The group has big plans, including developing camps in the cities to work with the young athletes, and Shibley said they’re moving into adding mentoring to their cause.

“Where we connect Division I athletes with both high school and youth athletes that want someone to learn from and want advice as they go about their recruiting process,” said Shibley, recently appointed to the Big Ten’s Anti-Hate, Anti-Racism Coalition. “We've been really excited to add that to our mission. We’ve got a lot of big things going on right now, and we're just really happy that it's really starting to take off.”

When on-campus activities were suspended at Michigan in mid-March just as spring football was about to begin, Shibley said he was able to throw his extra time at building TUFF.

“We were able to pour everything into it,” he said. “I remember talking to all my buddies who were home during quarantine and they were like, 'I'm so bored,’ and I just remember thinking, ‘I'm not bored at all.’ I would be able to sit on my laptop and call people and every single day something new with the foundation was happening. It just really took off in that time, and I was able to pour my time along with Jake and Jess and everyone, and we just had a lot of fun with it. It's been a blessing in disguise, especially for this project.”

That TUFF has come this far in a short time has been a pleasant surprise for Shibley, who intends to keep the organization going long after he’s graduated from Michigan.

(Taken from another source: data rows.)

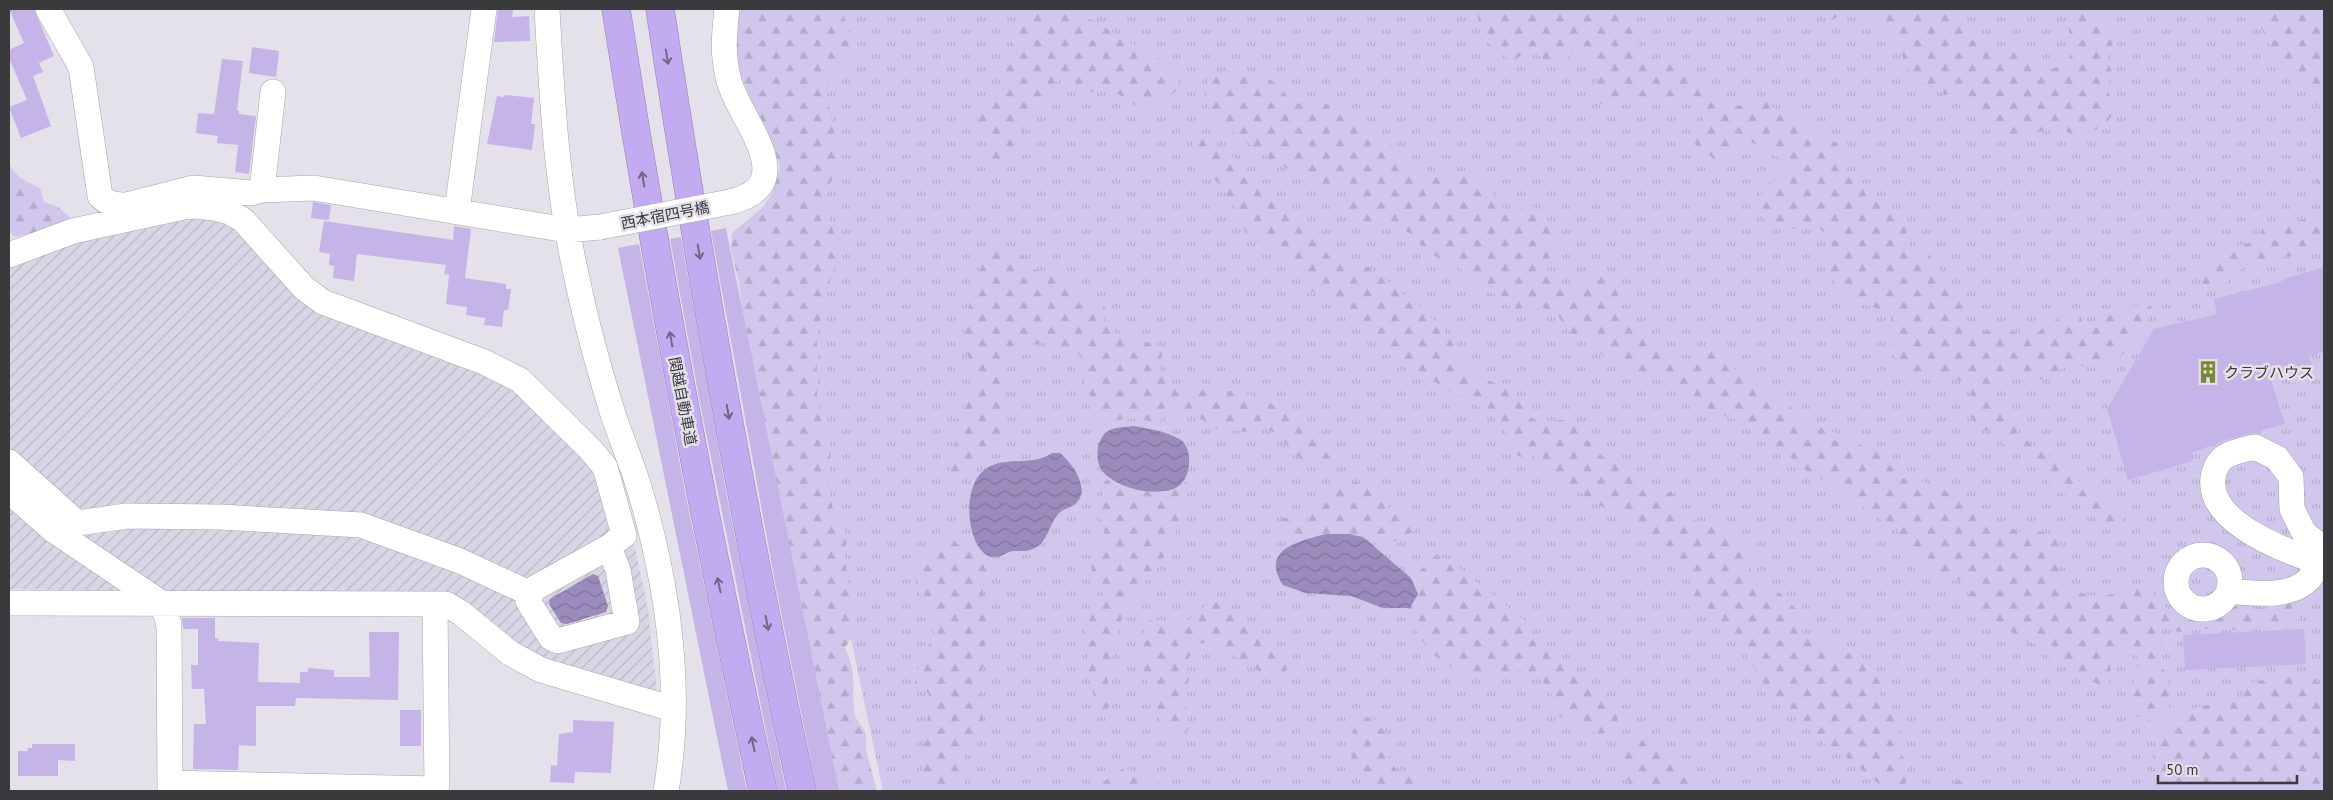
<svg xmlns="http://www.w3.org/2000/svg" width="2333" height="800" font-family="'PT Sans','Noto Sans JP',sans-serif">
<defs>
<pattern id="industrial-furrows" width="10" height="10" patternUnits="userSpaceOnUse" patternTransform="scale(1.25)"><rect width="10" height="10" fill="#d9d5e5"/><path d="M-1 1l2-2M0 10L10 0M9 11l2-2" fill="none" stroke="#bbb8c5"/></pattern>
<pattern id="grass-tufts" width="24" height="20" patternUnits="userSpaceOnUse" patternTransform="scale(1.25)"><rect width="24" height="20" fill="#d1c6eb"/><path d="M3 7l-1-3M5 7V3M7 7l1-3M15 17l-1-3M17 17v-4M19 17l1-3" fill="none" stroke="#b4abca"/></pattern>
<pattern id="forest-firs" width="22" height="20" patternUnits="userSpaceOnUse" patternTransform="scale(1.25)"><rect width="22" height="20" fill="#d1c6eb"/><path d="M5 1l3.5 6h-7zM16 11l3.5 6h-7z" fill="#b4abca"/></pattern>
<pattern id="water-waves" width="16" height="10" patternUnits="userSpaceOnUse" patternTransform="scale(1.25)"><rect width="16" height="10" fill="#9a8bbc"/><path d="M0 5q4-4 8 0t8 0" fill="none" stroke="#7f739a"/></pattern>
</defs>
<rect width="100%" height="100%" fill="#e4e1ea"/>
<path fill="url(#industrial-furrows)" d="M 194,199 L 325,296 L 542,387 L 632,533 L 648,609 L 657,692 L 526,653 L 462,602 L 166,594 L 86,543 L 9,474 L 9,251 Z
M 9,504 L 35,526 L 119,591 L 9,589 Z"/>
<path fill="url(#grass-tufts)" d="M 791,9 L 2324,9 L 2324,791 L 883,791 L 805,420 Z"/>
<path fill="url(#forest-firs)" d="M 737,9 L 842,9 L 847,28 L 859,47 L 850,60 L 829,75 L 827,95 L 840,160 L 828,189 L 827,213 L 841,252 L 830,280 L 817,332 L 817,398 L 831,451 L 828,481 L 833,510 L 847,534 L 845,559 L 856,630 L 845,648 C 857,674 852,685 854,711 C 855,721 864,726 866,735 C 867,741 865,748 867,754 C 870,767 874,778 877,791 L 836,791 L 745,326 L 738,278 L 731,250 L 732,233 L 762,208 L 772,194 L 780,167 L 773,145 L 753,114 L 748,92 L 737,67 Z
M 1030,9 L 1072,9 L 1111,31 L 1124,42 L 1149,49 L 1172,71 L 1180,86 L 1170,97 L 1154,103 L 1147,111 C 1131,105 1119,93 1104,85 L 1092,92 L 1066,79 L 1054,82 C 1045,102 1037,120 1018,133 L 1014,148 L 992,171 L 984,165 L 983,154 L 987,139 L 977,117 L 981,106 L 997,100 L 1002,82 L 999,67 C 1004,62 1010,57 1012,51 C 1015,43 1009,40 1016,28 C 1020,21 1027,17 1030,9 Z
M 1476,9 L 1622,9 L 1642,52 L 1666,64 L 1683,66 L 1691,71 L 1697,82 L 1722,98 L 1731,107 C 1743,106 1751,99 1763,97 L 1776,111 L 1785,116 L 1795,116 L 1828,141 L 1837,142 L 1845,169 L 1853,179 L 1853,186 C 1869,191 1881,193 1886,210 L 1901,218 L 1908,226 L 1905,237 L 1911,249 L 1926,253 L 1949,281 L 1966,298 L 1964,312 L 1973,336 C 2000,325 2002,328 2028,338 L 2064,315 L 2080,314 L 2084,329 L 2101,327 L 2107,316 C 2120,313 2142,298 2152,307 L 2145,328 L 2118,360 L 2096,368 L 2071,364 L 2028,386 L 2014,371 L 1992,396 L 2009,415 L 2018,432 L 2034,447 L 2075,473 L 2081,484 L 2089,488 L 2103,500 L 2113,503 L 2122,512 L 2123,521 L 2109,524 L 2094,518 L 2081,506 L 2051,485 L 2030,461 L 2004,444 L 2001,430 L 1991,431 L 1975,429 L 1971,412 L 1973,397 L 1969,383 L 1943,376 L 1916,377 L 1901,368 L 1894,356 L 1891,315 L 1876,308 L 1850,300 L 1843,289 L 1829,277 L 1822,263 L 1830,253 L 1833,239 L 1813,224 C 1785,233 1779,232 1757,212 C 1760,186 1766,183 1788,174 L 1782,160 L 1748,140 L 1732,148 L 1723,161 L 1713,158 L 1693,143 L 1692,129 L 1704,122 L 1705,110 L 1693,103 L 1678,101 L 1671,108 L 1657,98 L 1634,96 L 1605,104 L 1593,103 C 1592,90 1599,78 1600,65 L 1577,50 L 1565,60 L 1554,66 L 1538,55 L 1526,51 L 1514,61 C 1489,50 1481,36 1476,9 Z
M 1818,9 L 1846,9 L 1843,14 L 1830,21 L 1817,13 Z
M 1870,9 L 1945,9 L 1980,44 L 1996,57 L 2016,52 L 2051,69 L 2068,64 L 2073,44 L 2069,31 L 2068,11 L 2064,9 L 2095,9 L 2110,29 L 2113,44 C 2105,54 2107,63 2113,74 L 2107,87 L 2114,111 C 2106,129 2091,133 2073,137 L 2063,128 L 2042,131 L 2013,142 C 1992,134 1981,125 1981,102 L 1975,96 L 1948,95 L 1929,87 L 1913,76 L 1905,65 L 1898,44 L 1884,34 Z
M 2253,9 L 2324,9 L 2324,113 L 2287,62 L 2277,56 L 2268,43 Z
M 1229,71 L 1250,78 L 1267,77 L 1278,86 L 1294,104 C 1303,103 1315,100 1324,103 C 1350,112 1377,130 1396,149 C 1402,155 1406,165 1413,169 C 1441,185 1454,173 1481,178 C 1492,191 1498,205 1512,216 L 1525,205 L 1536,208 L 1546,221 L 1554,224 L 1557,238 L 1549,259 L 1546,276 L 1556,285 L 1568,284 L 1578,289 L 1583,276 C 1616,273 1619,289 1621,317 L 1667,349 L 1683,363 L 1689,363 L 1692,351 L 1707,350 L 1718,353 L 1740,375 L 1757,383 L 1765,391 L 1788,402 L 1799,419 L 1809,428 L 1824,428 L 1881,454 L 1901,478 L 1916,479 L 1934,485 L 1968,503 L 1991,520 L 2006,524 L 2018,532 L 2036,531 L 2054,534 L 2063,550 L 2057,563 L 2061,583 C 2075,591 2093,599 2109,595 C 2123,592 2132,584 2146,589 C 2154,591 2166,609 2175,615 L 2180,612 L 2207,612 L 2212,617 L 2219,618 L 2228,601 L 2237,600 L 2245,610 L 2258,609 L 2293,598 L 2300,601 L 2302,615 L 2299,619 L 2284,627 L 2266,621 L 2241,629 L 2217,631 L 2206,629 L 2180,632 L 2155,627 L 2155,635 L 2161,640 L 2162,645 L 2154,662 L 2167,673 L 2169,686 L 2169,711 L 2155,722 L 2136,716 L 2126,706 L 2134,690 L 2133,678 L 2142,676 L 2142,669 L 2135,664 L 2137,656 L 2124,648 C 2104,657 2113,665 2109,683 L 2103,686 L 2082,678 L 2073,670 L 2052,661 L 2036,644 L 2022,639 L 1988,616 L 1970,611 L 1962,601 L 1973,591 L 1978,581 C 1962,574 1954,586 1937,577 L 1933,567 L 1926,561 L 1908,550 L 1896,527 L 1881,520 L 1833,485 L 1809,473 L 1786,453 L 1753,433 L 1739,420 L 1706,410 L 1663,377 L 1640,376 L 1608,360 L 1599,352 L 1596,338 L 1572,335 L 1558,316 L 1544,308 L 1514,309 L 1496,295 L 1468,282 L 1461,269 L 1429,253 L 1409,233 L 1388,219 C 1369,224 1361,224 1347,209 L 1347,193 L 1339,184 L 1324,187 L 1275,162 L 1216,120 L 1206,102 L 1204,89 L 1210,75 Z
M 1194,136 L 1213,144 L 1232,156 L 1247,171 L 1255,187 L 1267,197 L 1313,228 L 1351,262 L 1369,267 L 1423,309 L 1450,337 L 1460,360 L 1485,379 L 1515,391 L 1528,417 L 1544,422 L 1568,419 L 1606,460 L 1627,463 L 1646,485 L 1672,493 L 1683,512 L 1700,524 L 1716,527 L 1742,541 L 1750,554 L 1751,575 L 1761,588 L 1780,593 L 1797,610 L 1796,624 L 1803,633 L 1815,636 L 1832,648 L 1845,651 L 1870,665 L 1881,684 L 1879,695 L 1900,728 L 1897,745 L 1908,767 L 1906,783 L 1892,790 L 1878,783 L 1846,757 L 1828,746 L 1814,735 L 1806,723 L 1765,687 L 1743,648 L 1722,629 L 1712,617 L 1694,606 L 1688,569 L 1633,527 L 1577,490 L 1556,480 L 1543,469 L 1532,454 L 1520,457 L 1509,450 L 1507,433 L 1491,413 L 1416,372 L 1384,347 L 1378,334 L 1334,301 L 1311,291 L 1286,260 L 1245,232 L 1239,213 L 1222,187 L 1215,180 L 1209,165 L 1196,157 L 1192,147 Z
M 9,161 C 12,176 27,182 40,188 L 44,202 L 58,207 L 70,217 L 66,225 L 15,237 L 9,231 Z
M 2324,170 L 2324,199 L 2319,193 L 2317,177 Z
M 2324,206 L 2324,245 L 2298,255 L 2259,261 L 2244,266 L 2226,283 L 2202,291 L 2201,282 L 2206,261 L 2219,251 L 2259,240 L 2262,229 L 2281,221 L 2302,220 L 2322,215 Z
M 992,242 L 1006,245 L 1022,254 L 1031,268 L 1073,286 L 1105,307 L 1104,323 L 1120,337 L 1152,343 L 1163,347 C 1161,360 1157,372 1166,383 C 1176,396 1200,388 1214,389 C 1224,390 1235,392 1244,393 C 1283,401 1311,438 1339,462 L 1335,476 L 1323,475 L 1311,461 L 1301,459 L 1291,452 L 1281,436 L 1265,428 L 1247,432 L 1212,428 L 1196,415 L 1170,412 L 1157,423 C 1136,416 1119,418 1098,425 L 1096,406 L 1085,387 L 1083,361 L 1078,353 L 1048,340 L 1008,355 L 1004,386 L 1009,401 L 1005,422 L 996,447 L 983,462 L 963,477 L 951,475 L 950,455 L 956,444 L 955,424 L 970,393 L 976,373 L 964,347 L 963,328 L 970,314 L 969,297 Z
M 1119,471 L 1172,473 L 1190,485 L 1174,537 L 1164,557 L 1149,574 L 1142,588 L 1125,606 L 1111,663 L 1106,672 L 1112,706 L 1104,711 L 1095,701 L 1089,674 L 1085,628 L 1103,594 C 1088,570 1086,556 1104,534 L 1100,515 L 1103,483 Z
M 1356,482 C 1374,489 1384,497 1392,513 L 1405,518 L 1414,530 L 1401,541 L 1310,545 L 1284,533 L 1282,518 L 1309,519 L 1312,509 L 1332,488 Z
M 943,538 L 953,539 L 966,553 L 985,545 L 989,549 L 994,564 C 985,588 975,589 994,614 L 985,639 L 986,659 L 979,679 L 983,720 L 974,733 L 965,758 L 967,775 L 965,791 L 923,791 L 922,769 L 930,697 L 925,688 L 915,683 L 917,671 L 934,634 L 931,617 L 916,584 L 915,573 L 931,545 Z
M 1437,554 L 1467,574 L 1529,624 L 1529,636 C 1560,660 1588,687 1618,713 L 1617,730 L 1601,734 L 1582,730 L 1560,717 L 1549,689 L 1538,677 L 1520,670 L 1480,678 L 1456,670 L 1434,655 L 1419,637 L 1401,594 L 1404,586 Z
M 1211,601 L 1230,607 L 1262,640 L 1283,653 L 1288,663 L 1286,672 L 1274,678 L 1253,668 L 1215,644 L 1198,643 L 1186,662 L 1189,677 L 1185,703 L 1189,728 L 1182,740 L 1163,726 L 1140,663 L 1142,636 L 1150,620 L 1162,620 L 1180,627 Z
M 2313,675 L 2324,693 L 2324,791 L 2158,791 L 2159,782 L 2152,751 C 2156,745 2165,726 2167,724 C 2185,707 2214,702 2237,702 L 2253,682 L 2276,678 Z
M 1355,717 L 1373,718 L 1392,739 L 1389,759 L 1398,772 L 1425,779 L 1430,791 L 1372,791 L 1355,775 L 1351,761 Z
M 1631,739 C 1656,741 1666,755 1684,770 C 1693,778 1704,783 1713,791 L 1632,791 C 1631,782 1618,766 1613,755 Z
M 1124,768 L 1156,779 L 1163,791 L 1103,791 L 1103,782 Z
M 1959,780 L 1971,791 L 1950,791 L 1950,786 Z"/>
<path fill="url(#water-waves)" d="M 1134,426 C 1149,429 1167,431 1181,440 C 1193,448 1191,476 1180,485 C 1175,489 1169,491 1163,491 C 1143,494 1116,486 1103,472 C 1094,462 1096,438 1108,431 C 1115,427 1125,427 1134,426 Z
M 1052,453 L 1060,453 C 1072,463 1093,491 1074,505 C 1067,509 1061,509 1056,517 C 1050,525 1047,540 1038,546 C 1030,552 1022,551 1013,551 C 1006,552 1002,557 995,557 C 979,558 971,533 970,520 C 968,505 970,485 981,473 C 1000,453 1032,468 1052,453 Z
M 1326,534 L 1349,534 L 1363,537 L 1411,578 L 1418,594 L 1410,608 L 1383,608 L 1351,596 L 1305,593 L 1283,585 C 1259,549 1300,541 1326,534 Z
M 593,574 L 598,576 L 608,606 L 606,612 L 567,624 L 561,623 L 549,604 L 550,599 Z"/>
<path fill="#c4b4e7" d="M 9,9 L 34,9 L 54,56 L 39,63 L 43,72 L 33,76 L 51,126 L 21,138 L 9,107 L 27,100 L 9,58 L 9,50 L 24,43 Z
M 498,9 L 513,9 L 512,17 L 529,16 L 530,41 L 494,42 Z
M 252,47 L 279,51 L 276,77 L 249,73 Z
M 222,59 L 243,61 L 237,110 L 239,111 L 239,114 L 256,116 L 249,174 L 235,172 L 238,145 L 217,143 L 218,136 L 196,133 L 198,113 L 214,114 Z
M 505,95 L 534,98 L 531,124 L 535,124 L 532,150 L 487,144 L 497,96 L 504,97 Z
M 313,202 L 331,205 L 329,220 L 311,218 Z
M 324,221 L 453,240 L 454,226 L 471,229 L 465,278 L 506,284 L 506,289 L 511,289 L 508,310 L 504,310 L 502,327 L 484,325 L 485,318 L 466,315 L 467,307 L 446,304 L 449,275 L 444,274 L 446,265 L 357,254 L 354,281 L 333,278 L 334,266 L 329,265 L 330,254 L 319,252 Z
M 726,228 L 839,791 L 817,791 L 777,593 L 711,231 Z
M 681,237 L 728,502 L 786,791 L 778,791 L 699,398 L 670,239 Z
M 639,244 L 687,502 L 747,791 L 728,791 L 618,248 Z
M 2324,267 L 2324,352 L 2309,356 L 2312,365 L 2270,377 L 2285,424 L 2229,439 L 2191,453 L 2193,461 L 2128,480 L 2107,409 L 2154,329 L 2217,314 L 2214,299 L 2285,281 L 2284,279 Z
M 182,618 L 215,618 L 215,638 L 218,638 L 218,641 L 259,643 L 258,682 L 300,683 L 300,672 L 308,672 L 308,668 L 334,670 L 334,677 L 370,677 L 369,632 L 399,632 L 398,700 L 296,698 L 295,706 L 256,706 L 256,746 L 239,745 L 238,770 L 193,769 L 194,724 L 206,724 L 204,689 L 192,689 L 191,665 L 198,665 L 198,629 L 183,629 Z
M 2304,629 L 2306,664 L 2185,670 L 2183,635 Z
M 400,710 L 421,710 L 421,746 L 400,746 Z
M 573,720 L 614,722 L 611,773 L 575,772 L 574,783 L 550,782 L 551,765 L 557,766 L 559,734 L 573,732 Z
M 32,744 L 75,744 L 75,761 L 58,760 L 58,776 L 18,776 L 18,751 L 28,751 L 27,748 L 32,748 Z"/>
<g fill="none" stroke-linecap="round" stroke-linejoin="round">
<defs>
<path id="minor" d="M 48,9 L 81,67 L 100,196 C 108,204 115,205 126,205 L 193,188 L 251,193 L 262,190 L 314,188 L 567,230 L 600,227
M 547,9 C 552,101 557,193 578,283 C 587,326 599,369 612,411 C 621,439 633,466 641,494 C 669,590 683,692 666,791
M 727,9 C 724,37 722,53 729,81 C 739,120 804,184 730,202
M 262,190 L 273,92
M 457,211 L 484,9
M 9,255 L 73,231 L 184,207 L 195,206 L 214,208 L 229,212 L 243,220 L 304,288 L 323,302 L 484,362 L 520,380 L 590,449 L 605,467 L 624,535 L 609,547
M 9,462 L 77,523
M 9,491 L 53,530 L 163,604 L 169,625 L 170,791
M 53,530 L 77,523 L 127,516 L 220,517 L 361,525 L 460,561 L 531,594 L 528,601 L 551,638 L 558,641 L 627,622 L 618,570 L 609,547 L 533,589 L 531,594
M 2324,549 L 2304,533 L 2292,509 L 2291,477 L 2277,458 L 2255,447 C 2234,452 2217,453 2213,478 C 2207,524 2290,553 2324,564
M2176 582a27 27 0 1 1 54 0a27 27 0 1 1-54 0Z
M 2229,591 C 2253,593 2290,599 2309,579 C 2313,574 2316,568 2320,562
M 9,603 L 435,604 L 437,791
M 435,604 L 446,604 L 461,613 L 510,653 L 541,670 L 673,709
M 170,783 L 437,789"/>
<path id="highway" d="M 616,9 C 657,271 706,532 763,791
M 660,9 C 700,271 746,532 802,791"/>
</defs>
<use href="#minor" stroke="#a7a4ac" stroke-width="26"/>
<use href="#highway" stroke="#9283b2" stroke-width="29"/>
<use href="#minor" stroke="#fff" stroke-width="25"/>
<use href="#highway" stroke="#c2abf1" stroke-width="28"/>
<defs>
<path id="minor-bridge" d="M 600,227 L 730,202"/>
</defs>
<use href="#minor-bridge" stroke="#a7a4ac" stroke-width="26" stroke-linecap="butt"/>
<use href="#minor-bridge" stroke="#fff" stroke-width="25"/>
</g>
<defs><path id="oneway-shaft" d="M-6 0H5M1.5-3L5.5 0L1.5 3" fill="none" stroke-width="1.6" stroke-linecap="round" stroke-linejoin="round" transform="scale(1.25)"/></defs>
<g stroke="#706784">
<use href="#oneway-shaft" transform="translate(667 57) rotate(81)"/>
<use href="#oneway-shaft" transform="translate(643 179) rotate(-100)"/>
<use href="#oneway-shaft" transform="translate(699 252) rotate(80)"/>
<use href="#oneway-shaft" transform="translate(671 339) rotate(-100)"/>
<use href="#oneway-shaft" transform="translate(728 412) rotate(80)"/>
<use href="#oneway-shaft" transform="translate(719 585) rotate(-102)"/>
<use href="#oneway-shaft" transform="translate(767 623) rotate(79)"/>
<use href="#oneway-shaft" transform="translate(753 744) rotate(-102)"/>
</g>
<defs>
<symbol id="building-bare" viewBox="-9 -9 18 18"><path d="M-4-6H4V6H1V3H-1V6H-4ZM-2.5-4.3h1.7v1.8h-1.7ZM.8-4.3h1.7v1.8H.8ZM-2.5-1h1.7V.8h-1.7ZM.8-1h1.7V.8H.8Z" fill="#798837" stroke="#e4e1ea" stroke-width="2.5" paint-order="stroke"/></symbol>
</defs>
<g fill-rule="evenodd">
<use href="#building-bare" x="2192" y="356" width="32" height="32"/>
</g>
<g text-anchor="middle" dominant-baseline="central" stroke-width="5" stroke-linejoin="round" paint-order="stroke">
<g font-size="15" fill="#3a393c" stroke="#e4e1ea">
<text transform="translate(665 215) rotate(-11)">西本宿四号橋</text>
<text transform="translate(683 401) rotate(79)">関越自動車道</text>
</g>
<g font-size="15" fill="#3a393c" stroke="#e4e1ea" text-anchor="start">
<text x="2224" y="372">クラブハウス</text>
</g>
</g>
<rect width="2333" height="800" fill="none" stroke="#3a393c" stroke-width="20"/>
<path d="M2158 775v8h139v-8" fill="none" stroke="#3a393c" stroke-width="2.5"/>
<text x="2166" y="775" font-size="15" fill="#3a393c" stroke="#e4e1ea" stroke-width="4" paint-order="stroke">50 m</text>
</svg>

“I did not expect this to be as big as it's become and as big as it's going to be,” he said. “I was thinking more narrow-minded, but now, I'm excited to go all over. There's just so much possibility and working with NFL or NBA players who live in different cities. We could just ship them the uniforms and they can facilitate their own donation in front of a team that they played on when they were a youth athlete. So I think there's unbelievable room for this to grow, and definitely super excited to make it happen.”